Сидит в своей развалюшке, думает.
Вот как-то раз ехал мимо в тарантасе волостной милиции начальник, остановился.
– Здорово, Погостин! Всё думаешь?
– Да, видно, так.
– А ты не думай, дуй ко мне в милиционеры.
– Не подходяще, товарищ начальник… Землю пахать охота.
– Чем же ты ее пахать-то – носом, что ли, собираешься? Раз коня нету, то и хозяйства нету. Иди, пока зову.
– Да нет уж, спасибо…
– Ну и глупой, – сказал начальник и поехал дальше по своим милицейским делам.

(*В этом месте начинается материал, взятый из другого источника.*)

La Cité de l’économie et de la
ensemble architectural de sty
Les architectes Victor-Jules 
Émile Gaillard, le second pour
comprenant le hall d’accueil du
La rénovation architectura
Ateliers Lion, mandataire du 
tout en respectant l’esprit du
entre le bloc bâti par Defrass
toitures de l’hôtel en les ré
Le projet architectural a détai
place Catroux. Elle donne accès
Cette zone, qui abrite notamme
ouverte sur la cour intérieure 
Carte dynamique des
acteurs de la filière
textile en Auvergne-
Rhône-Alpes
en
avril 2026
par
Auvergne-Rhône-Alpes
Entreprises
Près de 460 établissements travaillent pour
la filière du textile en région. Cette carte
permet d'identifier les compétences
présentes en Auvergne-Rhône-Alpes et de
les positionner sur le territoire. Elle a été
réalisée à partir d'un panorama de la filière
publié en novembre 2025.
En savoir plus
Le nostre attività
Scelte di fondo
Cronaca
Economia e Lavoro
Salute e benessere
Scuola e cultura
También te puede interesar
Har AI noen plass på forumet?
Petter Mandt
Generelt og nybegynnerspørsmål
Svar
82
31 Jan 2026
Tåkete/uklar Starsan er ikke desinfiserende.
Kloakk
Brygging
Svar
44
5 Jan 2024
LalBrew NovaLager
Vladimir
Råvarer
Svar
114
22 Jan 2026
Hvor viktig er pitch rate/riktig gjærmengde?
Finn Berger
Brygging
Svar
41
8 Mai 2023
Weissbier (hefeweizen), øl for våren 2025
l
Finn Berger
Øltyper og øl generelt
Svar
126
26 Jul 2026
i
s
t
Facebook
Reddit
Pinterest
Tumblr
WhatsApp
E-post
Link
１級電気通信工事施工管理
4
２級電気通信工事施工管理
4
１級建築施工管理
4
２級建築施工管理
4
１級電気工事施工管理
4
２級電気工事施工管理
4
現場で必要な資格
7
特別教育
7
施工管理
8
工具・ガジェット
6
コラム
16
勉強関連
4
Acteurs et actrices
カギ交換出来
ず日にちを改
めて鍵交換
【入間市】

К зиме нагрянули трясти мужиков насчет хлебной разверстки. И кой-что тут случалось не по справедливости.
Степану, казалось, чего бы? Ну, не по справедливости, ну, обидели кого-то там одного, другого… Тебя-то ведь, дорогой товарищ, вся эта петрушка не касаема? Не касаема. С тебя – чего взять? Как ты есть действительно и раздействительно пролетарий всех стран, что даже и удостоверить можно с подписом и приложением печати… Сиди, друг, помалкивай в тряпочку, но в начальницкие дела вникать нипочем не моги! И не говори ты, пожалуйста, поперек!
А он говорил.
Раз сказал, два сказал, в третий раз драться полез. Ну и угодил в холодную. Там еще двое сидели. Переночевали в тигулёке и – в Болотов, на станцию. Сказали – в Чека, в Крутогорск повезут, бандитизм, мол, разводить тут нечего…
А в Болотове Степан сбежал.
Мысль у него была такая: в Москву добираться. «Такое дело, – думал, – в лепешку расшибусь, до самого Владимир Ильича дойду, а правды добьюсь! За что боролись?
Тогда эти три слова от жаркого сердца шли.
И вот он сбежал.
Дело, конечно, нехитрое. Не очень-то его и ловили. Тогда по всей России народ взад-вперед бегал – пойди, разберись.
Так пришел он на станцию Раздельная. Там базар был, воскресенье. Ну, разговорился с мужиками об жизни – так, мол, и так, как быть, что делать. «Мы ж, мол, крестьяне государственные испокон веку, в крепостях в барских сроду не бывали. А тут на поверку выходит не хуже крепости, фактически. Это как? Пойду в Москву, добуду правды!» – «Эка, – говорят ему мужики, – государственный! Дуролом ты, а не государственный… Что тебе Москва? Там все одно, что тута – комиссарство… Ты, друг ситный, раз такая дело, – на Комариху подавайся, к Распопову. Вот там – да. Там – наше…»
И государственный крестьянин Степан Погостин очутился в селе Старая Комариха.
Атаман
Распопов его хорошо принял. Поставил при своей особе ездовым. Кучером, проще сказать.
Уже больше месяца ходил Иван в атаманах. Тысяч до десяти к этому времени насчитывалось в его армии. И он об себе вообразил порядочно.
Пройда Валентин всё ему в уши дул: народный герой-де, вождь революционного крестьянства, вот погоди, на Крутогорск пойдем, на Москву, президентом станешь… Эх, Ваня!
Удивительно, как это быстро от лизоблюдства, от льстивых речей несамостоятельный человек голову теряет.